Champalimaud Research, Champalimaud Centre for the Unknown, Avenida Brasília, Doca de Pedrouços, Lisboa, Portugal.
Rowland Institute at Harvard, 100 Edwin H. Land Boulevard, Cambridge, MA, USA.
Bioinformatics. 2019 Jun 1;35(12):2125-2132. doi: 10.1093/bioinformatics/bty932.
How to partition a dataset into a set of distinct clusters is a ubiquitous and challenging problem. The fact that data vary widely in features such as cluster shape, cluster number, density distribution, background noise, outliers and degree of overlap, makes it difficult to find a single algorithm that can be broadly applied. One recent method, clusterdp, based on search of density peaks, can be applied successfully to cluster many kinds of data, but it is not fully automatic, and fails on some simple data distributions.

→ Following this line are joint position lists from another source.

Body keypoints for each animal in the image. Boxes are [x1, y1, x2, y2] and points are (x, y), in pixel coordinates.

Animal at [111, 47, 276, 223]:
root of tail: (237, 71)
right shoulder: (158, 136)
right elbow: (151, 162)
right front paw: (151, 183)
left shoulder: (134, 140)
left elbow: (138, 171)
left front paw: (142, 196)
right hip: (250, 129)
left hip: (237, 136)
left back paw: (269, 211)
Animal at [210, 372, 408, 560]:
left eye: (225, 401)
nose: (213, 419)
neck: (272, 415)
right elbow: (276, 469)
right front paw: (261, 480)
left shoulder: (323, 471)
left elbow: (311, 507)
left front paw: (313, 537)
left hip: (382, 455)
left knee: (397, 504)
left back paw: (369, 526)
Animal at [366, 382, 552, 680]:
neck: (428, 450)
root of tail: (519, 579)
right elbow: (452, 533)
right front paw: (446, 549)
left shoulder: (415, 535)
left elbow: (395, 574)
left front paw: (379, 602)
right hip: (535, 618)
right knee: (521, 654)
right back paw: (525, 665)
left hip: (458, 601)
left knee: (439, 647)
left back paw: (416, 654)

We propose an alternative approach, clusterdv, which estimates density dips between points, and allows robust determination of cluster number and distribution across a wide range of data, without any manual parameter adjustment. We show that this method is able to solve a range of synthetic and experimental datasets, where the underlying structure is known, and identifies consistent and meaningful clusters in new behavioral data.
The clusterdv is implemented in Matlab. Its source code, together with example datasets are available on: https://github.com/jcbmarques/clusterdv.
Supplementary data are available at Bioinformatics online.
如何将数据集划分为一组不同的簇是一个普遍而具有挑战性的问题。数据在簇形状、簇数量、密度分布、背景噪声、异常值和重叠程度等方面差异很大,这使得很难找到一种可以广泛应用的单一算法。最近的一种方法 clusterdp 基于密度峰的搜索,可以成功地应用于聚类许多种类的数据,但它不是完全自动的,并且在一些简单的数据分布上失败。
我们提出了一种替代方法 clusterdv,它估计点之间的密度凹陷,并允许在广泛的数据范围内稳健地确定簇的数量和分布,而无需任何手动参数调整。我们表明,该方法能够解决一系列已知基础结构的合成和实验数据集,并在新的行为数据中识别出一致且有意义的簇。
clusterdv 是用 Matlab 实现的。它的源代码以及示例数据集可在 https://github.com/jcbmarques/clusterdv 上获得。
补充数据可在 Bioinformatics 在线获得。